WORK ORDER 1 -
Rewrite the records, starting at their beginning and ending at the line that contains "dist [-0.003216, -0.000233]", with "decimals" changed to "decimal places" and nothing else altered. Leave the pictures out.

TEXT PASSAGE -
*** Block opens ***

Hi Everyone,

I am searching for a way to calculate the energy spectrum of a system without translational invariance using Kwant. 

I am familiar with how to calculate E-k relationships for systems with translational invariance (such as a lead) using Kwant's infinite systems. What is unclear to me is how to approach doing this for a system which breaks this invariance, by for example, applying an electric field via a gate or source-drain bias. In the tutorial section I have gone through the tutorial for calculating the magnetic flux vs. energy spectrum for a quantum dot, but it is unclear to me how one would modify this example to investigate the E-k relationship.

I have seen a few examples of this type of calculation performed in the literature, but often the numerical details are left to the reader. A few of these are below: 

(1) http://arxiv.org/abs/cond-mat/0610237 - This paper shows several figures for differently shaped quantum wells formed along the transport direction in a graphene ribbon. 

(2) http://arxiv.org/abs/1512.02144 - It appears to me that the lower panel of Fig. 1 essentially has an electric field, although I could be wrong. This example was actually done with Kwant. 

(3) http://arxiv.org/abs/cond-mat/0603594 - Their Fig. 1 shows the spectrum in the quantum hall regime w/o an electric field applied (this I am able to reproduce w/Kwant). In their Fig. 2 an electric field is applied in the x-direction of a graphene ribbon- this in particular I would like to be able to implement- in general, not necessarily for graphene. 

I have attached a code I am working on which generates a square lattice ribbon with leads on the left/right sides. A potential well is formed in the ribbon in a similar fashion to (1) above. I can extract the Hamiltonian of the channel and calculate its eigenvalues, but it is unclear to me how to get the E-k relationship. I believe I need to add some phase factor across the Hamiltonian which accounts for different k values. 

I apologize if this is more of a physics question than a Kwant question. Indeed, Kwant trivializes what I imagine is the hard part- generating the lattice and turning that into a tight binding Hamiltonian. Hopefully this topic is of interest to the readers of the mailing list- I believe it would be an interesting addition to the Kwant tutorials in the future! 

Thanks so much!

Sam LaGasse

*** Block closes ***

DATA SHOWN -

*** Block opens ***

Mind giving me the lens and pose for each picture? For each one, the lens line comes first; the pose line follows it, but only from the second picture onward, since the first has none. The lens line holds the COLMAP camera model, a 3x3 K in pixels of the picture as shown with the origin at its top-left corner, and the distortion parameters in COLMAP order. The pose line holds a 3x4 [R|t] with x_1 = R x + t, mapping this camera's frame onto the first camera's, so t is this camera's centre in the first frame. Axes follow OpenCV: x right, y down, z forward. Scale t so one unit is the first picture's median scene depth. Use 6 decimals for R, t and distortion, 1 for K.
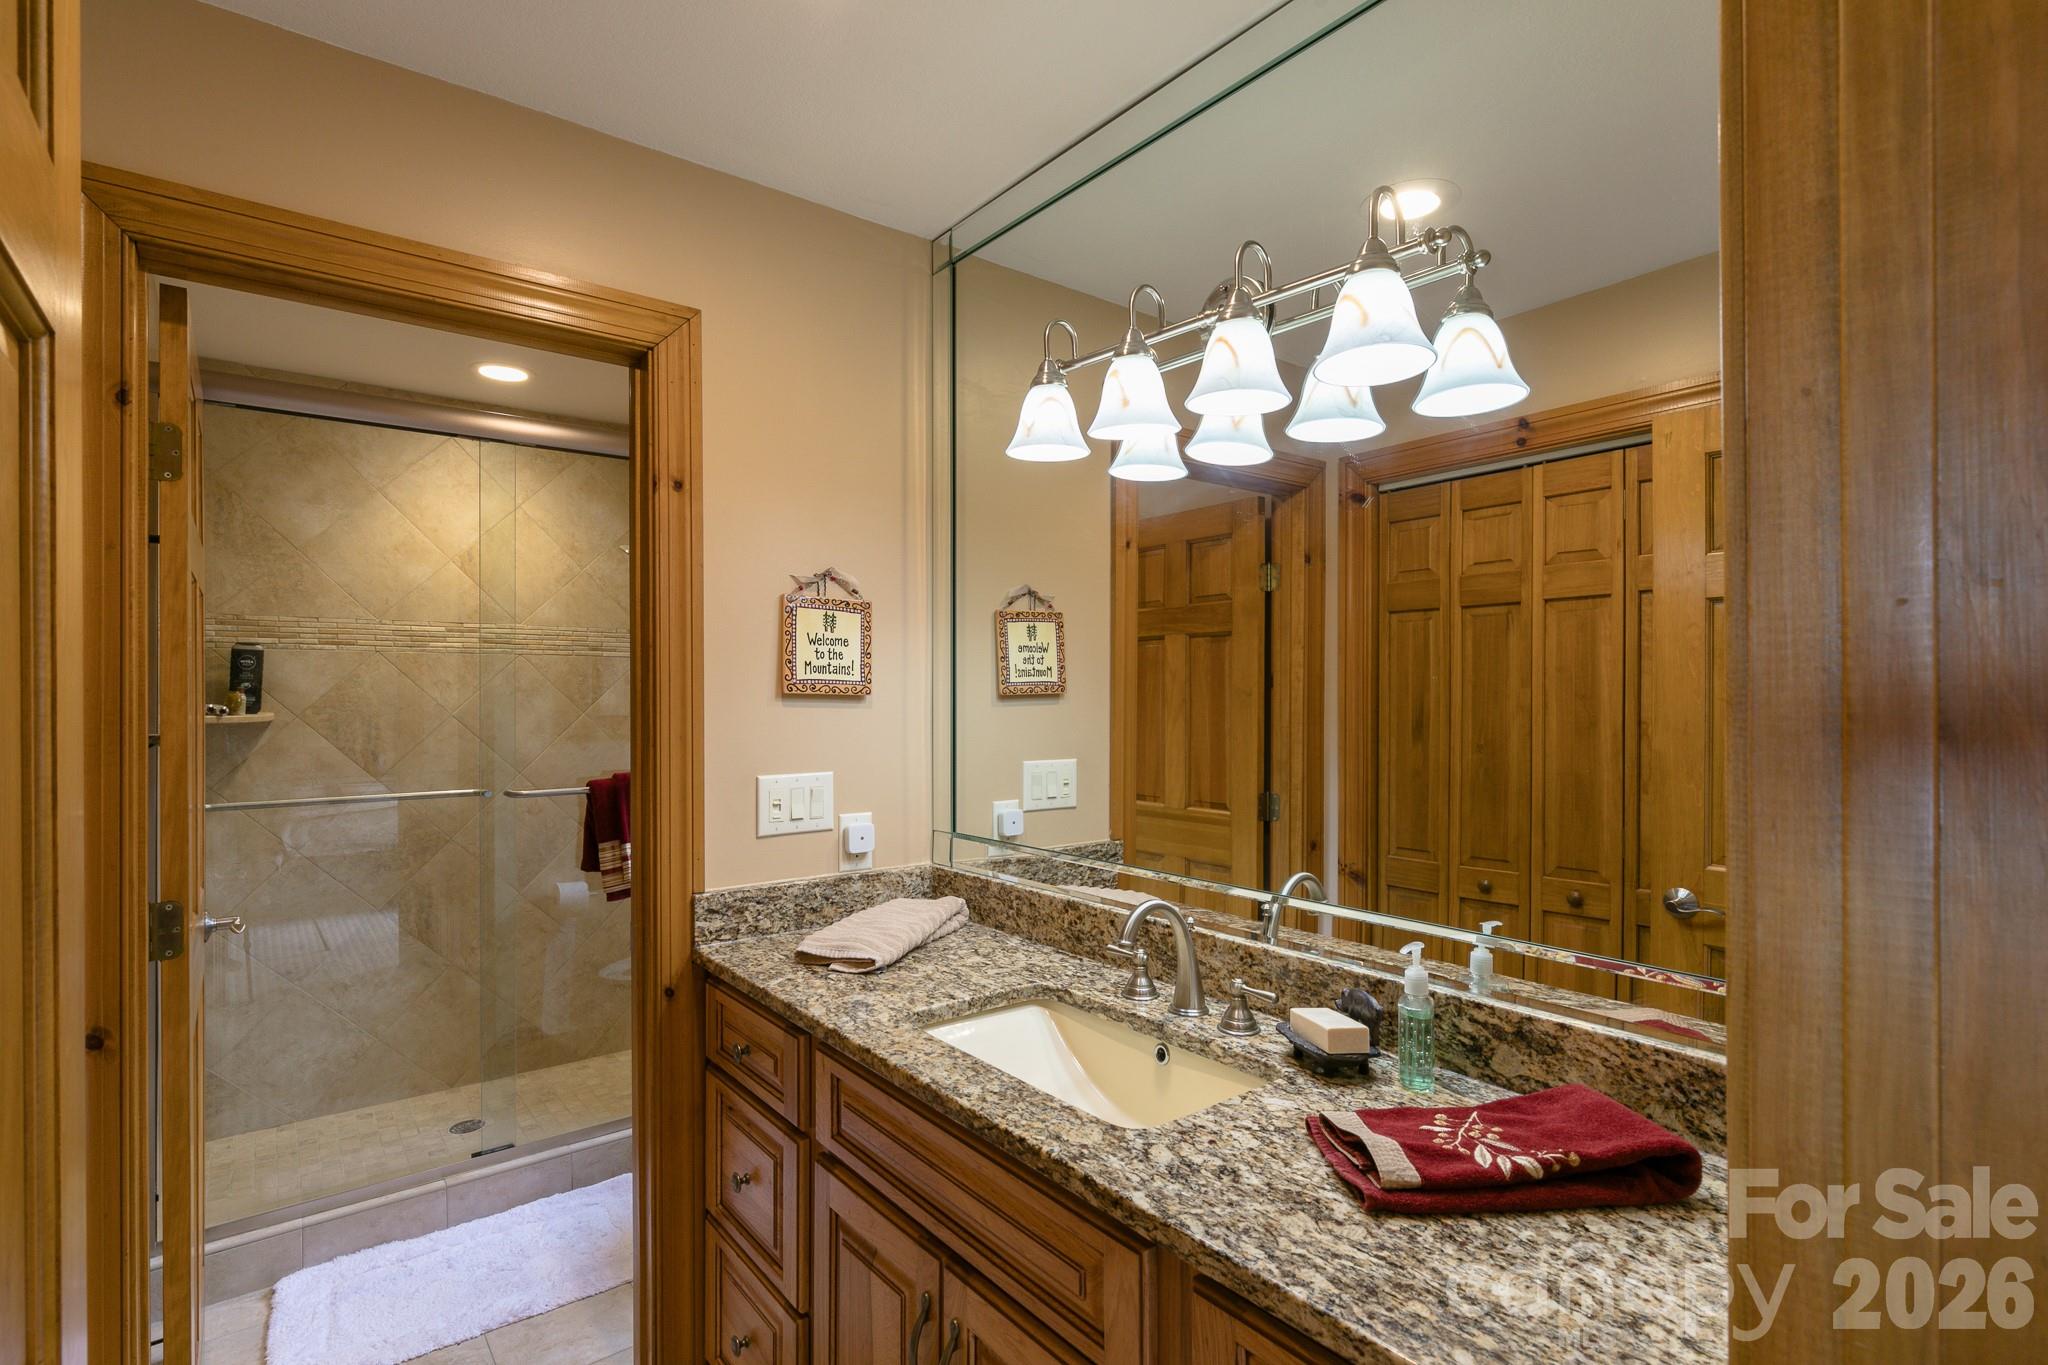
lens RADIAL K [[976.2, 0, 1027.0], [0, 976.2, 685.6], [0, 0, 1]] dist [-0.003216, -0.000233]
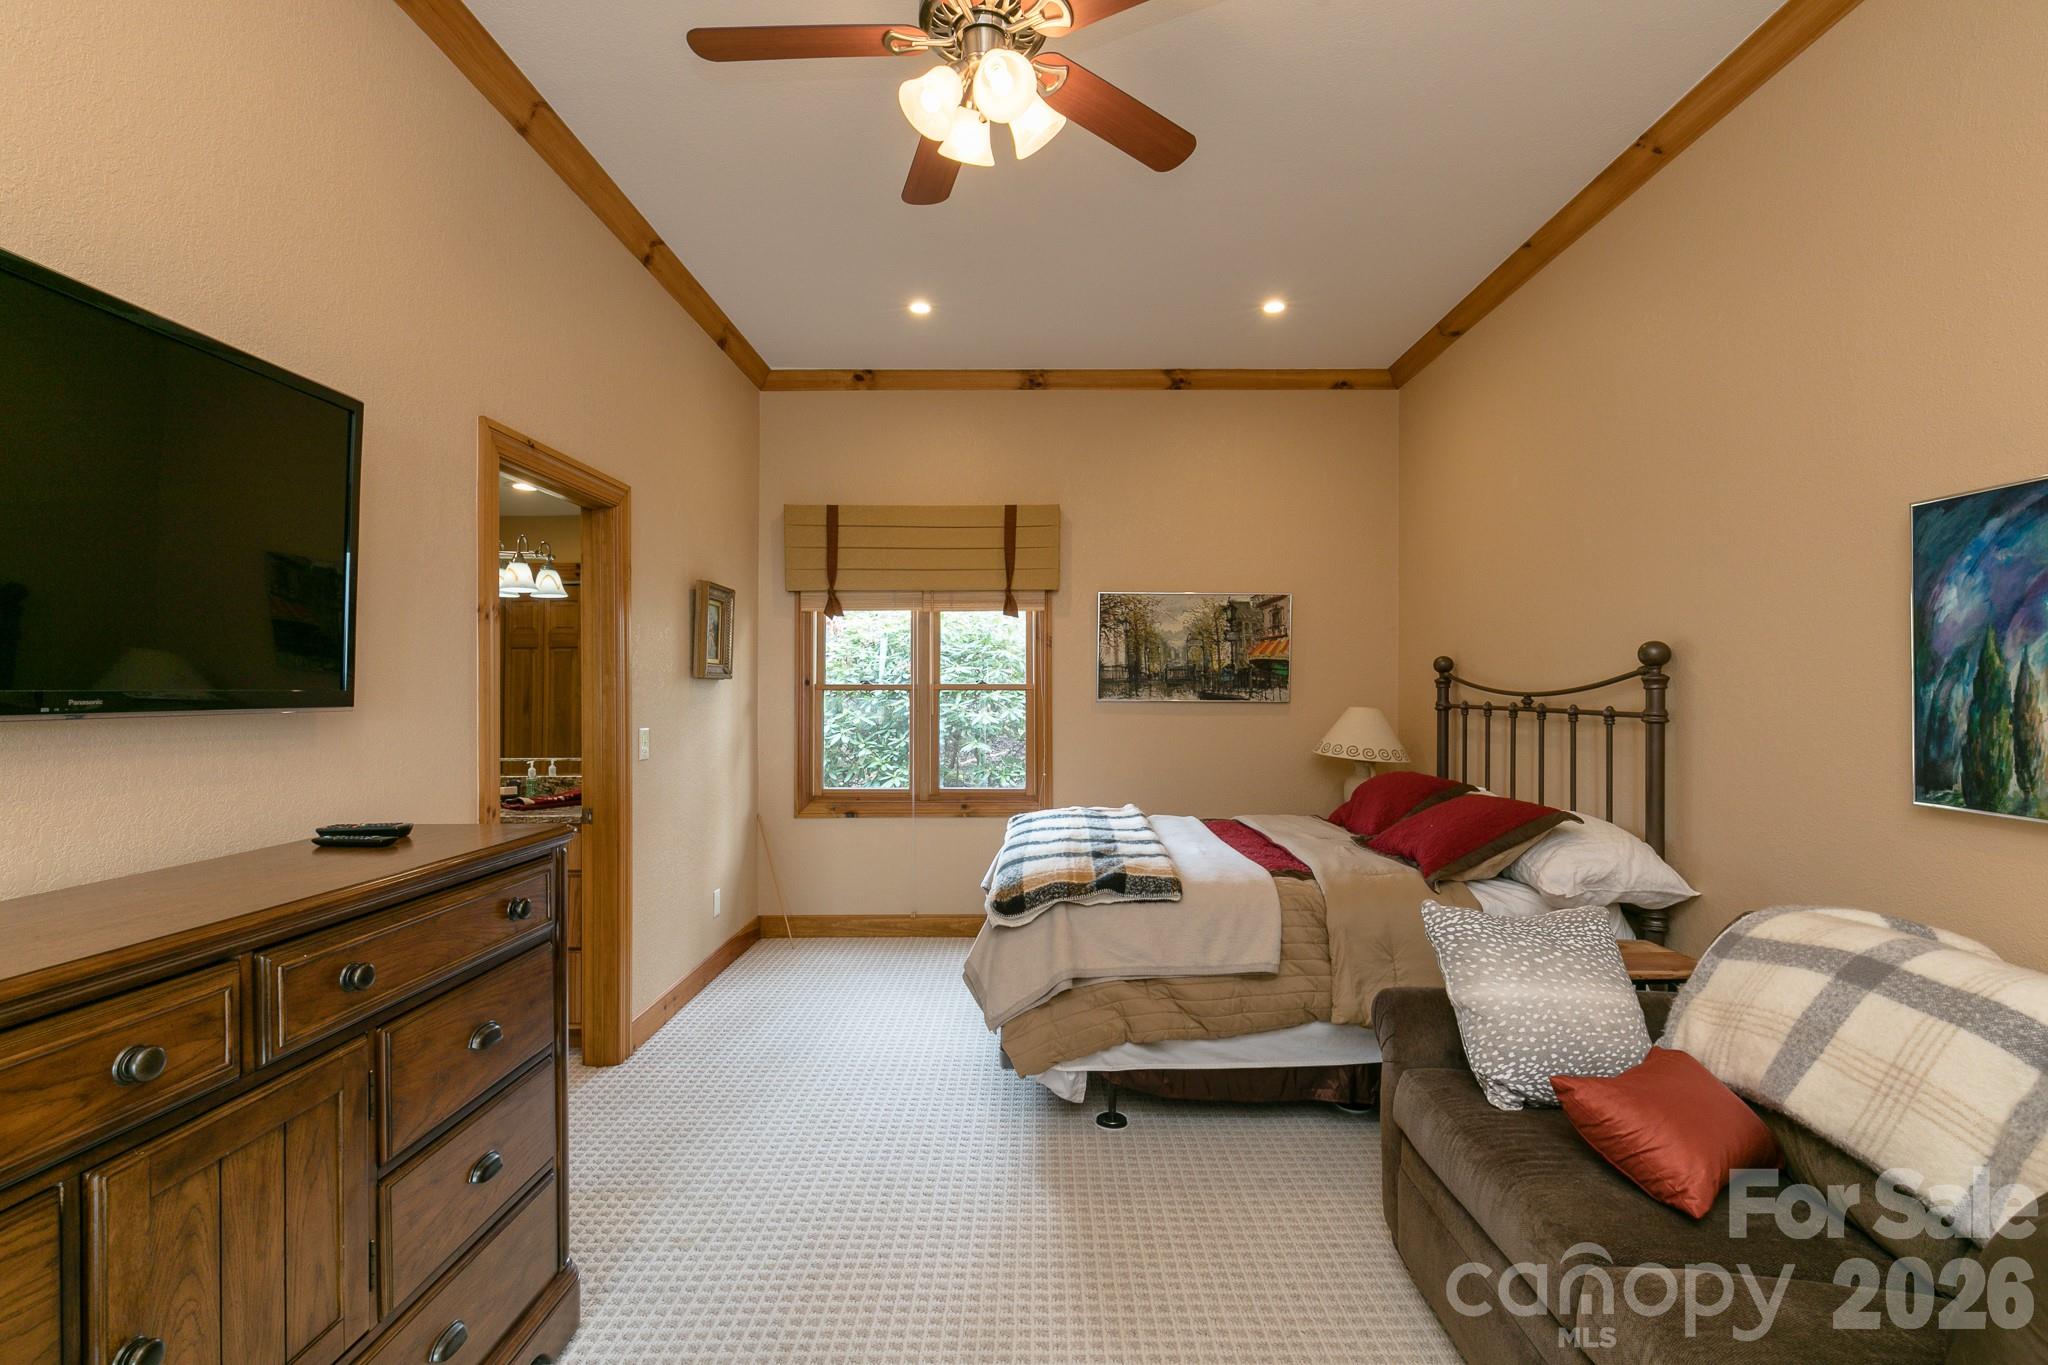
lens RADIAL K [[915.8, 0, 1030.2], [0, 915.8, 687.4], [0, 0, 1]] dist [0.008026, -0.002183]
pose [[0.622873, 0.004815, 0.782308, -0.444861], [-0.006670, 0.999977, -0.000844, -0.001444], [-0.782294, -0.004692, 0.622891, -1.019322]]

*** Block closes ***

WORK ORDER 2 -
Answer these questions on the Kwant forum post:
(a) What kind of lattice does the attached code generate, and where are its leads?
(b) Which cited paper does the post say was done with Kwant?
(c) In Fig. 2 of the third cited paper, in which direction is the electric field applied?

EXPECTED ANSWER 1 -
Mind giving me the lens and pose for each picture? For each one, the lens line comes first; the pose line follows it, but only from the second picture onward, since the first has none. The lens line holds the COLMAP camera model, a 3x3 K in pixels of the picture as shown with the origin at its top-left corner, and the distortion parameters in COLMAP order. The pose line holds a 3x4 [R|t] with x_1 = R x + t, mapping this camera's frame onto the first camera's, so t is this camera's centre in the first frame. Axes follow OpenCV: x right, y down, z forward. Scale t so one unit is the first picture's median scene depth. Use 6 decimal places for R, t and distortion, 1 for K.
lens RADIAL K [[976.2, 0, 1027.0], [0, 976.2, 685.6], [0, 0, 1]] dist [-0.003216, -0.000233]

EXPECTED ANSWER 2 -
(a) A square lattice ribbon, with leads on the left and right sides.
(b) The second one, http://arxiv.org/abs/1512.02144.
(c) The x-direction of a graphene ribbon.